» EXERCISE: Look below for the line holding "task at http://mysite.cwp.govt.nz/div/tasks/Solr_Configure." and the line holding "In cases where". Transcribe exactly those lines and all lines between them, nothing more.

(Saved entries)
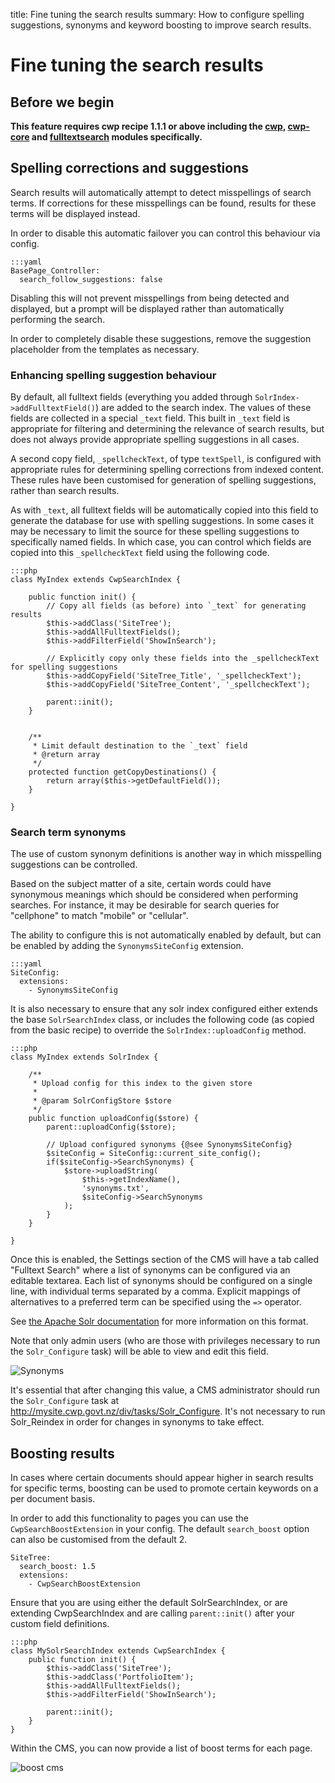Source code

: title: Fine tuning the search results
summary: How to configure spelling suggestions, synonyms and keyword boosting to improve search results.

# Fine tuning the search results

## Before we begin

**This feature requires cwp recipe 1.1.1 or above including the [cwp](https://github.com/silverstripe/cwp), [cwp-core](https://github.com/silverstripe/cwp-core) and [fulltextsearch](https://github.com/silverstripe/silverstripe-fulltextsearch) modules specifically.**

## Spelling corrections and suggestions

Search results will automatically attempt to detect
misspellings of search terms. If corrections for these misspellings can be found, results
for these terms will be displayed instead.

In order to disable this automatic failover you can control this behaviour via config.


	:::yaml
	BasePage_Controller:
	  search_follow_suggestions: false


Disabling this will not prevent misspellings from being detected and displayed, but 
a prompt will be displayed rather than automatically performing the search.

In order to completely disable these suggestions, remove the suggestion placeholder
from the templates as necessary.

### Enhancing spelling suggestion behaviour

By default, all fulltext fields (everything you added through `SolrIndex->addFulltextField()`) are added
to the search index. The values of these fields are collected in a special `_text` field.
This built in `_text` field is appropriate for filtering and determining the relevance of search results,
but does not always provide appropriate spelling suggestions in all cases.

A second copy field, `_spellcheckText`, of type `textSpell`, is configured with appropriate rules for
determining spelling corrections from indexed content. These rules have been customised for generation of
spelling suggestions, rather than search results.

As with `_text`, all fulltext fields will be automatically copied into this field to generate the database
for use with spelling suggestions. In some cases it may be necessary to limit the source for these spelling
suggestions to specifically named fields. In which case, you can control which fields are copied into this
`_spellcheckText` field using the following code.


	:::php
	class MyIndex extends CwpSearchIndex {

		public function init() {
			// Copy all fields (as before) into `_text` for generating results
			$this->addClass('SiteTree');
			$this->addAllFulltextFields();
			$this->addFilterField('ShowInSearch');

			// Explicitly copy only these fields into the _spellcheckText for spelling suggestions
			$this->addCopyField('SiteTree_Title', '_spellcheckText');
			$this->addCopyField('SiteTree_Content', '_spellcheckText');

			parent::init();
		}

		
		/**
		 * Limit default destination to the `_text` field
		 * @return array
		 */
		protected function getCopyDestinations() {
			return array($this->getDefaultField());
		}

	}


### Search term synonyms

The use of custom synonym definitions is another way in which misspelling suggestions
can be controlled.

Based on the subject matter of a site, certain words could have synonymous meanings
which should be considered when performing searches. For instance, it may be desirable
for search queries for "cellphone" to match "mobile" or "cellular".

The ability to configure this is not automatically enabled by default, but can be enabled
by adding the `SynonymsSiteConfig` extension.


	:::yaml
	SiteConfig:
	  extensions:
	    - SynonymsSiteConfig


It is also necessary to ensure that any solr index configured either extends the base `SolrSearchIndex`
class, or includes the following code (as copied from the basic recipe) to override the 
`SolrIndex::uploadConfig` method.


	:::php
	class MyIndex extends SolrIndex {

		/**
		 * Upload config for this index to the given store
		 * 
		 * @param SolrConfigStore $store
		 */
		public function uploadConfig($store) {
			parent::uploadConfig($store);

			// Upload configured synonyms {@see SynonymsSiteConfig}
			$siteConfig = SiteConfig::current_site_config();
			if($siteConfig->SearchSynonyms) {
				$store->uploadString(
					$this->getIndexName(),
					'synonyms.txt',
					$siteConfig->SearchSynonyms
				);
			}
		}

	}


Once this is enabled, the Settings section of the CMS will have a tab called "Fulltext Search"
where a list of synonyms can be configured via an editable textarea. Each list of synonyms
should be configured on a single line, with individual terms separated by a comma. Explicit
mappings of alternatives to a preferred term can be specified using the `=>` operator.

See [the Apache Solr documentation](https://wiki.apache.org/solr/AnalyzersTokenizersTokenFilters#solr.SynonymFilterFactory)
for more information on this format.

Note that only admin users (who are those with privileges necessary to run the `Solr_Configure` task)
will be able to view and edit this field.

![Synonyms](/_images/synonyms.png)

It's essential that after changing this value, a CMS administrator should run the `Solr_Configure`
task at http://mysite.cwp.govt.nz/div/tasks/Solr_Configure. It's not necessary to run
Solr_Reindex in order for changes in synonyms to take effect.

## Boosting results

In cases where certain documents should appear higher in search results for specific terms, boosting can be used to
promote certain keywords on a per document basis.

In order to add this functionality to pages you can use the `CwpSearchBoostExtension` in your config. The default
`search_boost` option can also be customised from the default 2.


	SiteTree:
	  search_boost: 1.5
	  extensions:
		- CwpSearchBoostExtension


Ensure that you are using either the default SolrSearchIndex, or are extending CwpSearchIndex and are calling
`parent::init()` after your custom field definitions.


	:::php
	class MySolrSearchIndex extends CwpSearchIndex {
		public function init() {
			$this->addClass('SiteTree');
			$this->addClass('PortfolioItem');
			$this->addAllFulltextFields();
			$this->addFilterField('ShowInSearch');

			parent::init();
		}
	}


Within the CMS, you can now provide a list of boost terms for each page.

![boost cms](/_images/boost_fields.png)




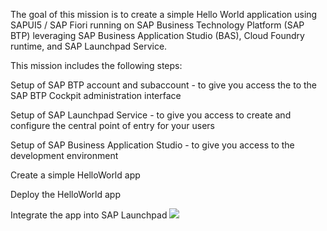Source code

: 
The goal of this mission is to create a simple Hello World application using SAPUI5 / SAP Fiori running on SAP Business Technology Platform (SAP BTP) leveraging SAP Business Application Studio (BAS), Cloud Foundry runtime, and SAP Launchpad Service.

This mission includes the following steps:

Setup of SAP BTP account and subaccount - to give you access the to the SAP BTP Cockpit administration interface

Setup of SAP Launchpad Service - to give you access to create and configure the central point of entry for your users

Setup of SAP Business Application Studio - to give you access to the development environment

Create a simple HelloWorld app

Deploy the HelloWorld app

Integrate the app into SAP Launchpad
![](/exercises/x0-1.png)
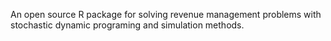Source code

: An open source R package for solving revenue management problems with stochastic dynamic programing and simulation methods.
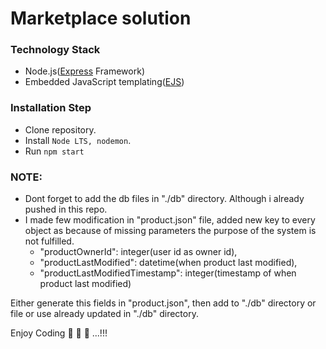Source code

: # Marketplace solution

### Technology Stack
   * Node.js([Express](https://expressjs.com/en/starter/installing.html) Framework)
   * Embedded JavaScript templating([EJS](https://ejs.co/))

### Installation Step
  * Clone repository.
  * Install `Node LTS, nodemon`.
  * Run `npm start`

### NOTE:
  * Dont forget to add the db files in "./db" directory. Although i already pushed in this repo.
  * I made few modification in "product.json" file, added new key to every object as because of missing parameters the purpose of the system is not fulfilled.
    * "productOwnerId": integer(user id as owner id),
    * "productLastModified": datetime(when product last modified),
    * "productLastModifiedTimestamp": integer(timestamp of when product last modified)

  Either generate this fields in "product.json", then add to "./db" directory or file or use already updated in "./db" directory.

Enjoy Coding 🍻 🍻 🍻 ...!!!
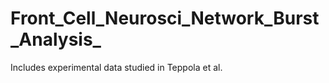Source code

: # Front_Cell_Neurosci_Network_Burst_Analysis_
 Includes experimental data studied in Teppola et al.
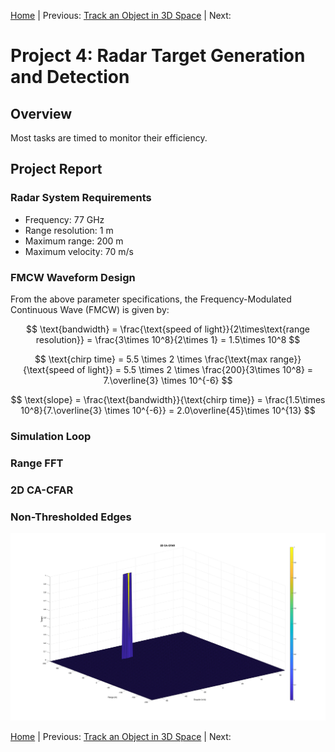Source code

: [Home](../../README.md) | Previous: [Track an Object in 3D Space](../p3/p3-track-an-object-in-3d-space.md) | Next:

# Project 4: Radar Target Generation and Detection

## Overview

Most tasks are timed to monitor their efficiency.

## Project Report

### Radar System Requirements

- Frequency: 77 GHz
- Range resolution: 1 m
- Maximum range: 200 m
- Maximum velocity: 70 m/s

### FMCW Waveform Design

From the above parameter specifications, the Frequency-Modulated Continuous Wave (FMCW) is given by:

$$
\text{bandwidth} = \frac{\text{speed of light}}{2\times\text{range resolution}} = \frac{3\times 10^8}{2\times 1} =
 1.5\times 10^8
$$

$$
\text{chirp time} = 5.5 \times 2 \times \frac{\text{max range}}{\text{speed of light}} = 5.5 \times 2 \times
 \frac{200}{3\times 10^8} = 7.\overline{3} \times 10^{-6}
$$

$$
\text{slope} = \frac{\text{bandwidth}}{\text{chirp time}} = \frac{1.5\times 10^8}{7.\overline{3} \times 10^{-6}} =
 2.0\overline{45}\times 10^{13}
$$

### Simulation Loop

### Range FFT

### 2D CA-CFAR

### Non-Thresholded Edges

![2D CA-CFAR](./img/img3.svg)

[Home](../../README.md) | Previous: [Track an Object in 3D Space](../p3/p3-track-an-object-in-3d-space.md) | Next:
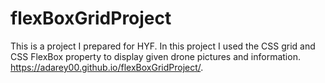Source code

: # flexBoxGridProject
This is a project I prepared for HYF. In this project I used the CSS grid and CSS FlexBox property to display given drone pictures and information. 
https://adarey00.github.io/flexBoxGridProject/.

» OUTPUT FOR THIS TASK:
task at http://mysite.cwp.govt.nz/div/tasks/Solr_Configure. It's not necessary to run
Solr_Reindex in order for changes in synonyms to take effect.

## Boosting results

In cases where certain documents should appear higher in search results for specific terms, boosting can be used to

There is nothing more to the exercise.